*** Opening of Given records ***

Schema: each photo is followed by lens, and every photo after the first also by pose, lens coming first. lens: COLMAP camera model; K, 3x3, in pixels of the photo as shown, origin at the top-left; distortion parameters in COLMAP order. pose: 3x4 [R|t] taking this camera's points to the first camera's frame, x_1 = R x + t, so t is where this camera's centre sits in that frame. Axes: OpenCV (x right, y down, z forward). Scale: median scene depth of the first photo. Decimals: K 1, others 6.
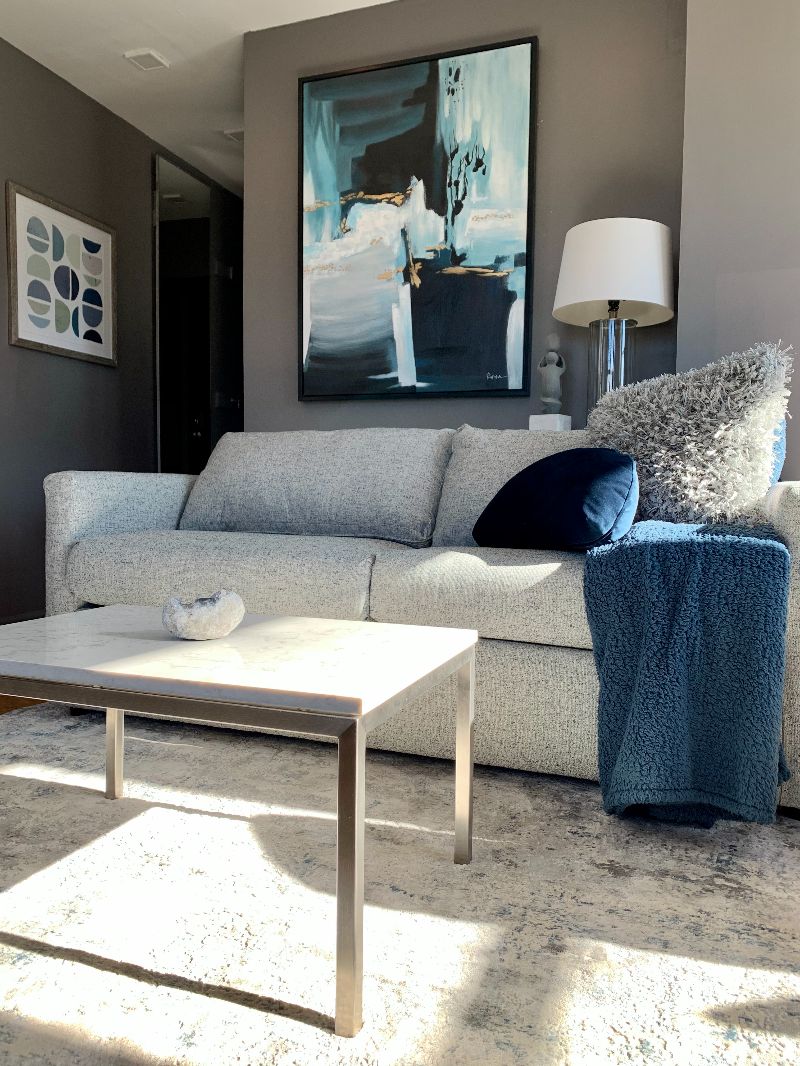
lens RADIAL K [[815.1, 0, 397.2], [0, 815.1, 534.6], [0, 0, 1]] dist [0.037155, -0.041369]
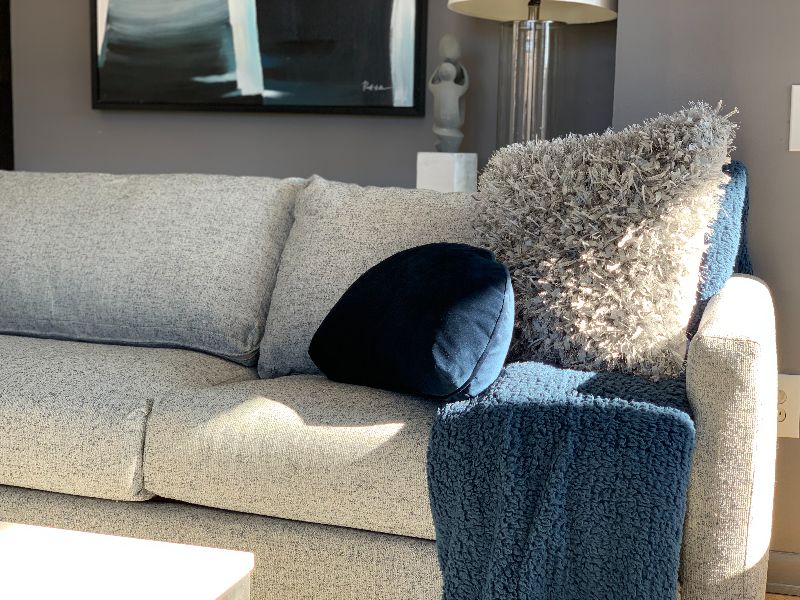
lens RADIAL K [[1204.4, 0, 399.1], [0, 1204.4, 299.0], [0, 0, 1]] dist [0.084372, 0.000000]
pose [[0.998093, 0.000433, 0.061724, 0.123979], [-0.005033, 0.997216, 0.074395, -0.145022], [-0.061520, -0.074564, 0.995317, -0.049701]]
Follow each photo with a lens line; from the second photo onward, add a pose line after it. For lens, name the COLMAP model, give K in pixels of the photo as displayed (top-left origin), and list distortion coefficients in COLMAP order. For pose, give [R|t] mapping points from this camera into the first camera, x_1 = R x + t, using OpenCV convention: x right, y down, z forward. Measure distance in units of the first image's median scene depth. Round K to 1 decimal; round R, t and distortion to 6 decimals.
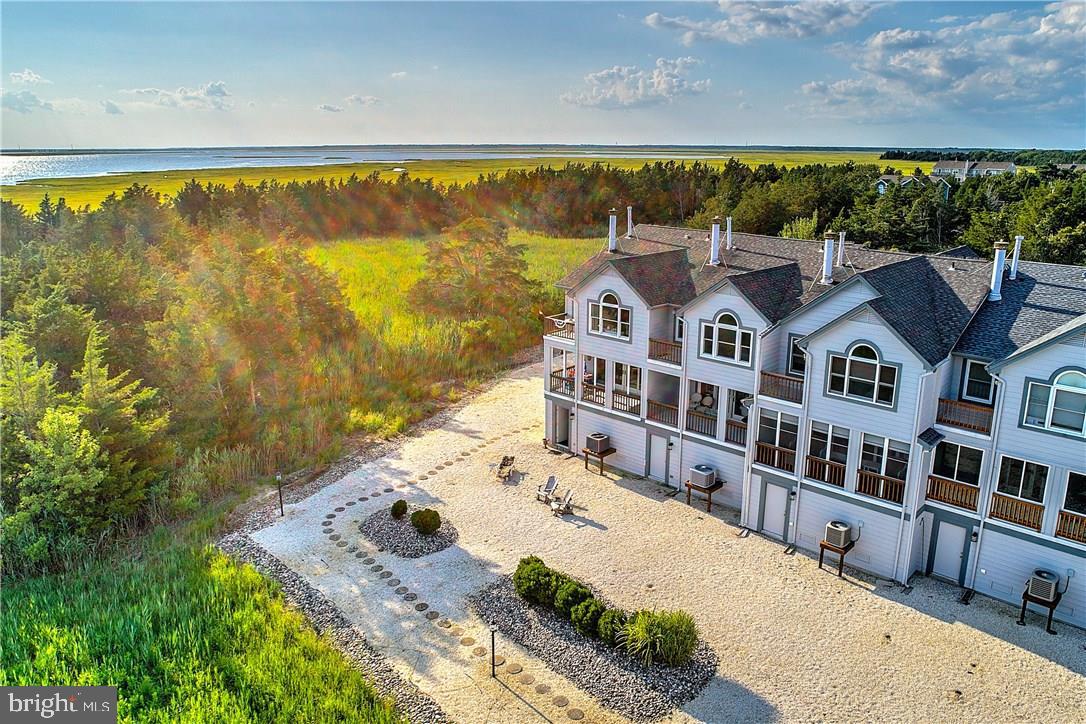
lens RADIAL K [[785.0, 0, 546.8], [0, 785.0, 354.8], [0, 0, 1]] dist [-0.083265, 0.049840]
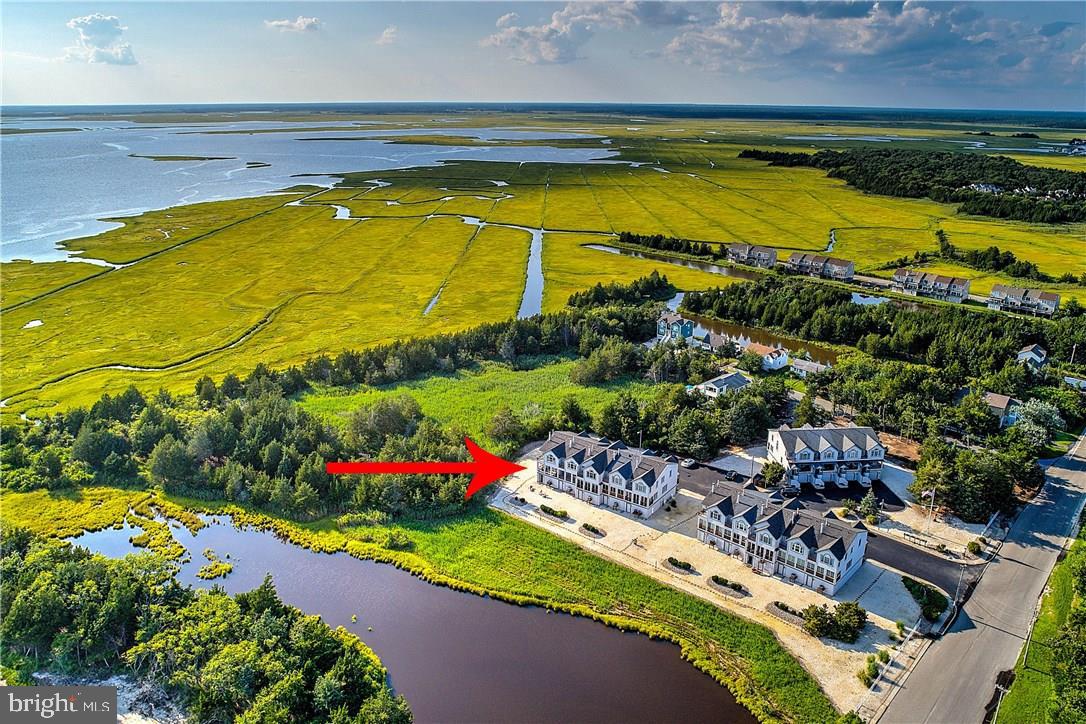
lens RADIAL K [[785.0, 0, 546.4], [0, 785.0, 368.2], [0, 0, 1]] dist [-0.083265, 0.049840]
pose [[0.990494, -0.040460, 0.131471, -0.697579], [0.030596, 0.996623, 0.076202, -1.198828], [-0.134110, -0.071456, 0.988387, -4.702517]]
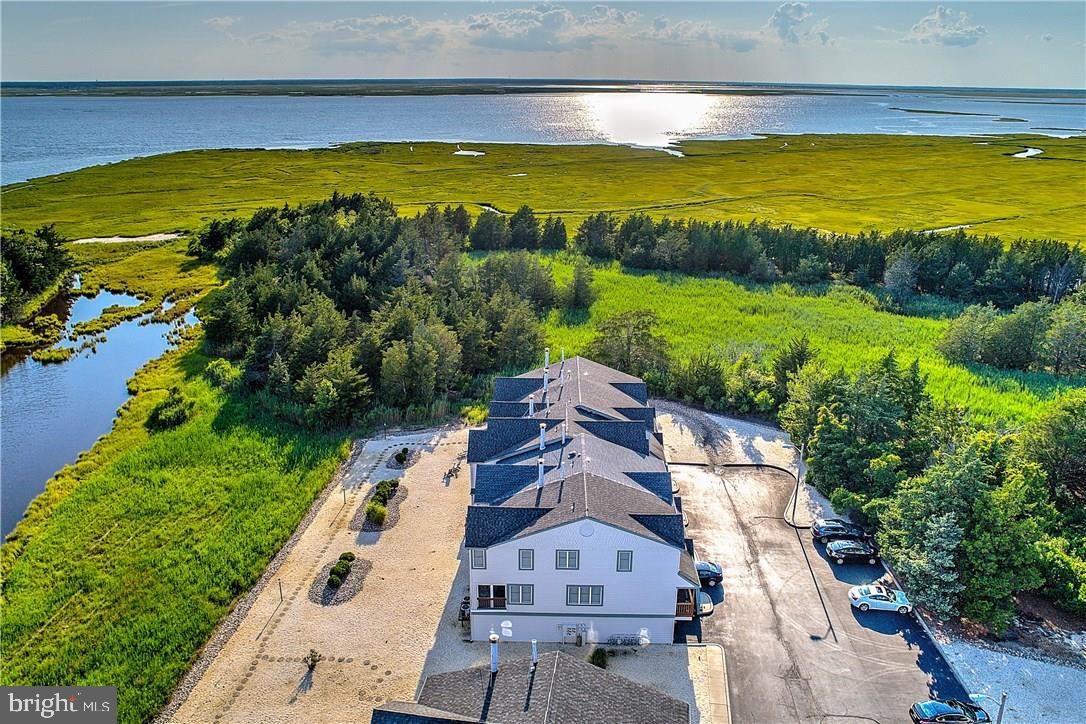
lens RADIAL K [[785.0, 0, 539.7], [0, 785.0, 361.0], [0, 0, 1]] dist [-0.083265, 0.049840]
pose [[0.666591, 0.254603, -0.700595, 1.853192], [-0.193963, 0.966730, 0.166769, -0.610767], [0.719746, 0.024723, 0.693797, -0.488566]]
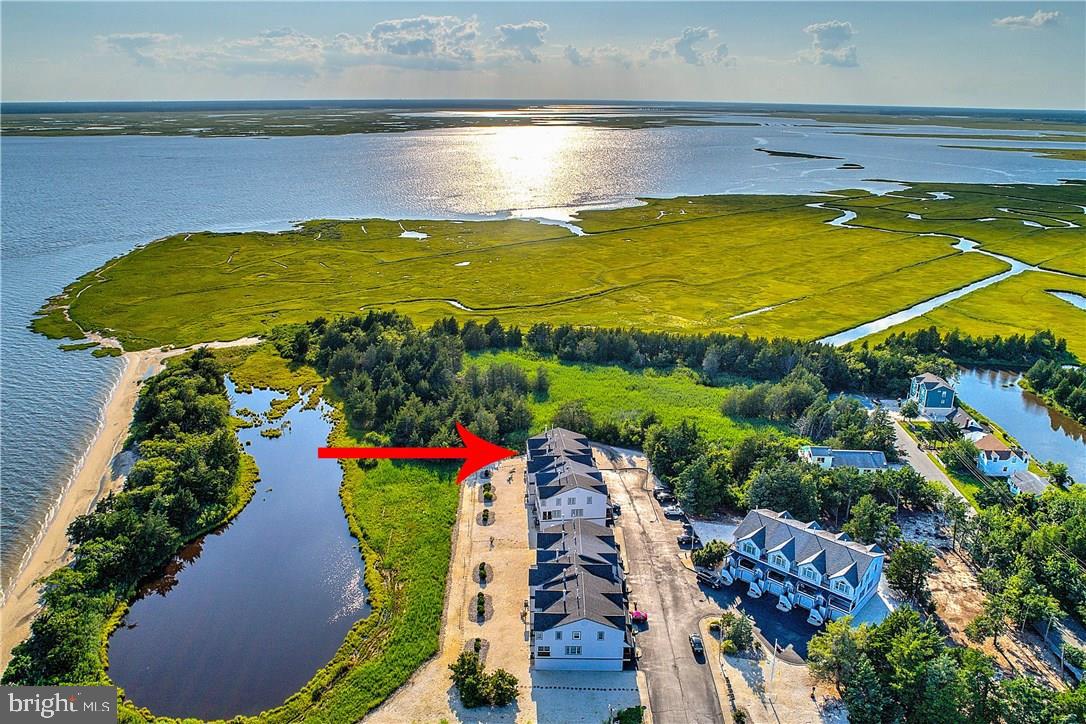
lens RADIAL K [[785.0, 0, 536.9], [0, 785.0, 370.8], [0, 0, 1]] dist [-0.083265, 0.049840]
pose [[0.758627, 0.216880, -0.614367, 3.706155], [-0.168988, 0.976198, 0.135943, -1.467516], [0.629228, 0.000690, 0.777221, -3.525956]]
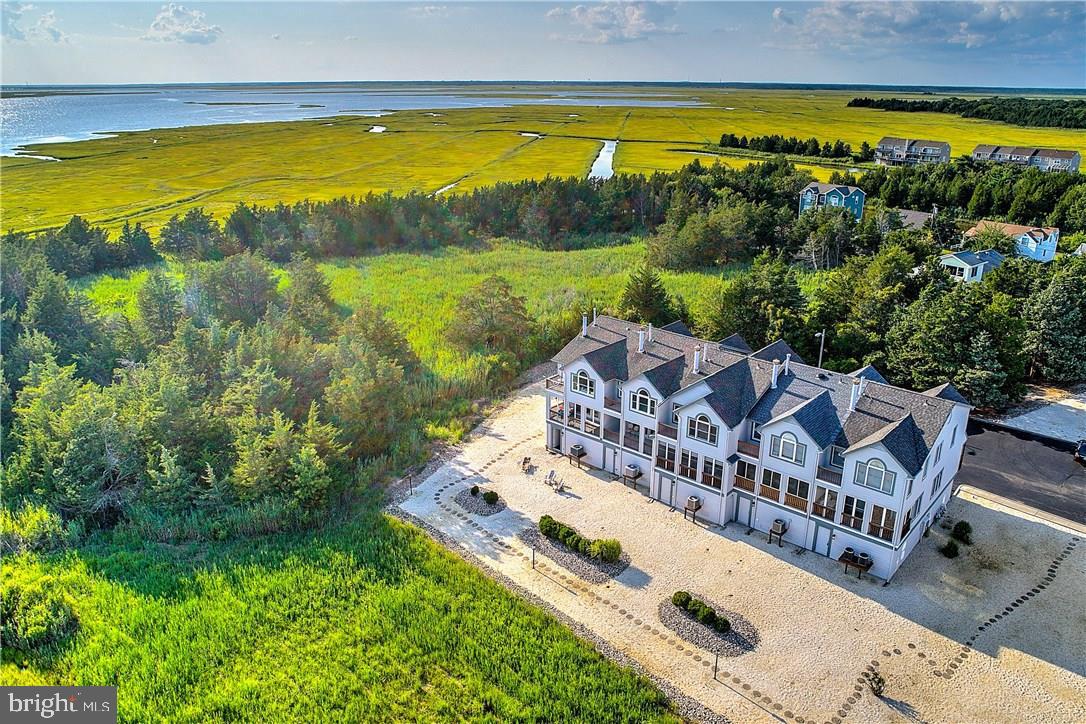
lens RADIAL K [[785.0, 0, 546.5], [0, 785.0, 358.5], [0, 0, 1]] dist [-0.083265, 0.049840]
pose [[0.999407, -0.009154, 0.033186, -0.074546], [0.006371, 0.996529, 0.083002, -0.294615], [-0.033831, -0.082742, 0.995997, -0.930869]]
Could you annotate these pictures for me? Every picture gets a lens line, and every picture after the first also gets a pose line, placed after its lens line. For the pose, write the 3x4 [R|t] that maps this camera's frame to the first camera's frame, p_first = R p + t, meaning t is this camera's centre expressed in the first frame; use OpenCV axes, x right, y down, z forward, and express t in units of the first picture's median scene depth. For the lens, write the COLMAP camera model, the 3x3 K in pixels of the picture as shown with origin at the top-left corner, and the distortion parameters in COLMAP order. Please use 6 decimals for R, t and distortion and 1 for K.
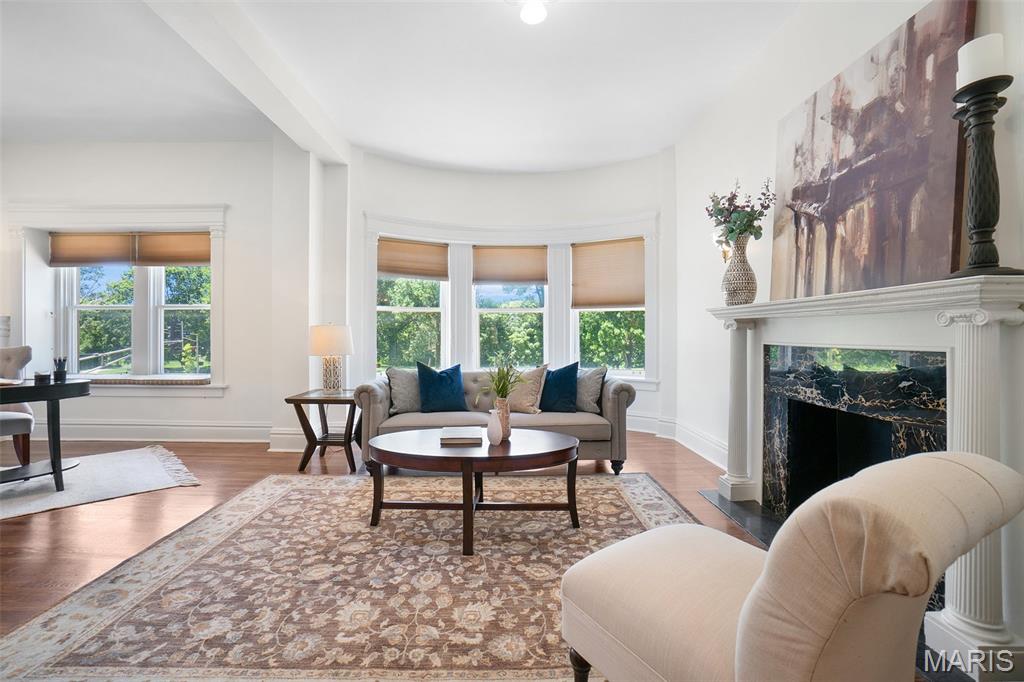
lens RADIAL K [[455.0, 0, 505.7], [0, 455.0, 340.1], [0, 0, 1]] dist [-0.074913, 0.025686]
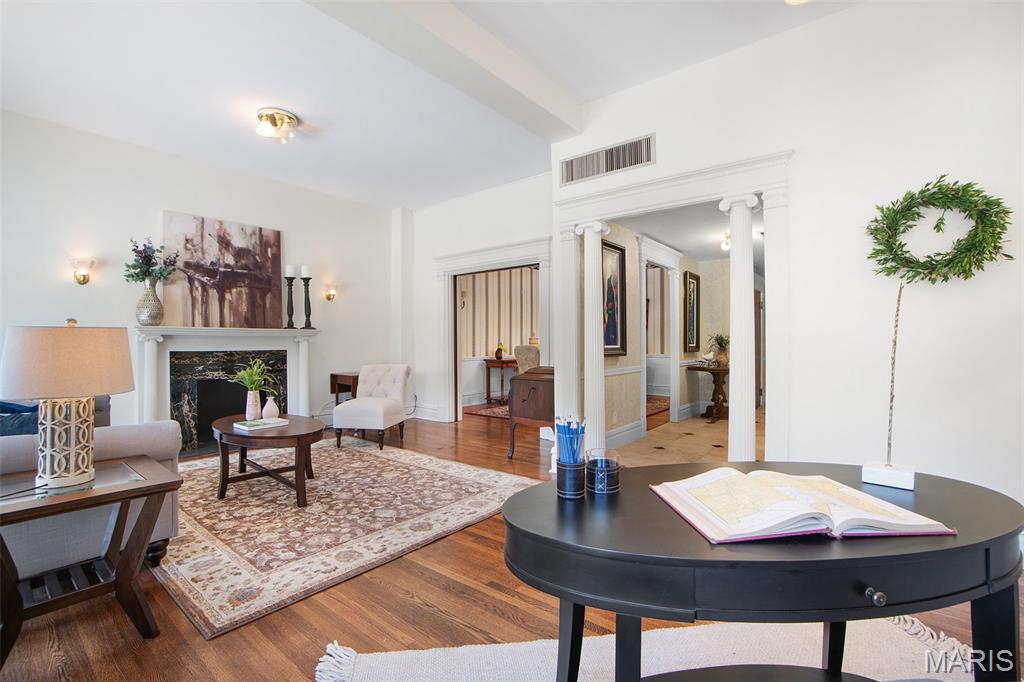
lens RADIAL K [[455.0, 0, 505.7], [0, 455.0, 340.1], [0, 0, 1]] dist [-0.074913, 0.025686]
pose [[-0.768472, 0.006784, 0.639847, -1.466683], [0.012129, 0.999919, 0.003965, -0.023622], [-0.639768, 0.010807, -0.768492, 1.564364]]
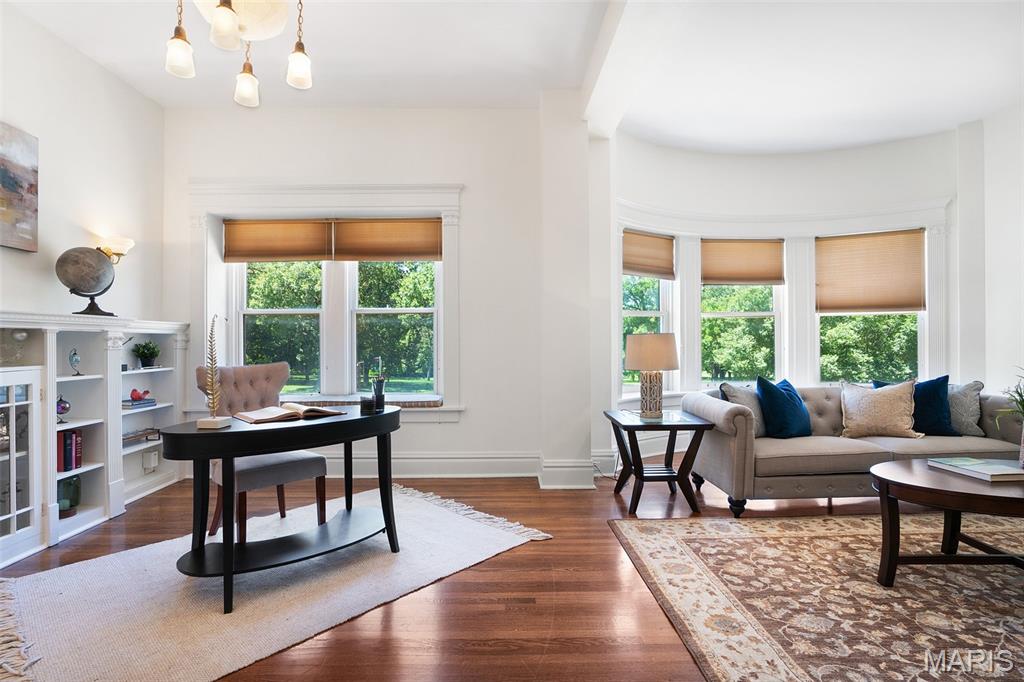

*** Close of Given records ***

Without any of its pictures, the listing is to be repeated exactly as it stands.

Schema: each photo is followed by lens, and every photo after the first also by pose, lens coming first. lens: COLMAP camera model; K, 3x3, in pixels of the photo as shown, origin at the top-left; distortion parameters in COLMAP order. pose: 3x4 [R|t] taking this camera's points to the first camera's frame, x_1 = R x + t, so t is where this camera's centre sits in that frame. Axes: OpenCV (x right, y down, z forward). Scale: median scene depth of the first photo. Decimals: K 1, others 6.
lens RADIAL K [[815.1, 0, 397.2], [0, 815.1, 534.6], [0, 0, 1]] dist [0.037155, -0.041369]
lens RADIAL K [[1204.4, 0, 399.1], [0, 1204.4, 299.0], [0, 0, 1]] dist [0.084372, 0.000000]
pose [[0.998093, 0.000433, 0.061724, 0.123979], [-0.005033, 0.997216, 0.074395, -0.145022], [-0.061520, -0.074564, 0.995317, -0.049701]]
Follow each photo with a lens line; from the second photo onward, add a pose line after it. For lens, name the COLMAP model, give K in pixels of the photo as displayed (top-left origin), and list distortion coefficients in COLMAP order. For pose, give [R|t] mapping points from this camera into the first camera, x_1 = R x + t, using OpenCV convention: x right, y down, z forward. Measure distance in units of the first image's median scene depth. Round K to 1 decimal; round R, t and distortion to 6 decimals.
lens RADIAL K [[785.0, 0, 546.8], [0, 785.0, 354.8], [0, 0, 1]] dist [-0.083265, 0.049840]
lens RADIAL K [[785.0, 0, 546.4], [0, 785.0, 368.2], [0, 0, 1]] dist [-0.083265, 0.049840]
pose [[0.990494, -0.040460, 0.131471, -0.697579], [0.030596, 0.996623, 0.076202, -1.198828], [-0.134110, -0.071456, 0.988387, -4.702517]]
lens RADIAL K [[785.0, 0, 539.7], [0, 785.0, 361.0], [0, 0, 1]] dist [-0.083265, 0.049840]
pose [[0.666591, 0.254603, -0.700595, 1.853192], [-0.193963, 0.966730, 0.166769, -0.610767], [0.719746, 0.024723, 0.693797, -0.488566]]
lens RADIAL K [[785.0, 0, 536.9], [0, 785.0, 370.8], [0, 0, 1]] dist [-0.083265, 0.049840]
pose [[0.758627, 0.216880, -0.614367, 3.706155], [-0.168988, 0.976198, 0.135943, -1.467516], [0.629228, 0.000690, 0.777221, -3.525956]]
lens RADIAL K [[785.0, 0, 546.5], [0, 785.0, 358.5], [0, 0, 1]] dist [-0.083265, 0.049840]
pose [[0.999407, -0.009154, 0.033186, -0.074546], [0.006371, 0.996529, 0.083002, -0.294615], [-0.033831, -0.082742, 0.995997, -0.930869]]
Could you annotate these pictures for me? Every picture gets a lens line, and every picture after the first also gets a pose line, placed after its lens line. For the pose, write the 3x4 [R|t] that maps this camera's frame to the first camera's frame, p_first = R p + t, meaning t is this camera's centre expressed in the first frame; use OpenCV axes, x right, y down, z forward, and express t in units of the first picture's median scene depth. For the lens, write the COLMAP camera model, the 3x3 K in pixels of the picture as shown with origin at the top-left corner, and the distortion parameters in COLMAP order. Please use 6 decimals for R, t and distortion and 1 for K.
lens RADIAL K [[455.0, 0, 505.7], [0, 455.0, 340.1], [0, 0, 1]] dist [-0.074913, 0.025686]
lens RADIAL K [[455.0, 0, 505.7], [0, 455.0, 340.1], [0, 0, 1]] dist [-0.074913, 0.025686]
pose [[-0.768472, 0.006784, 0.639847, -1.466683], [0.012129, 0.999919, 0.003965, -0.023622], [-0.639768, 0.010807, -0.768492, 1.564364]]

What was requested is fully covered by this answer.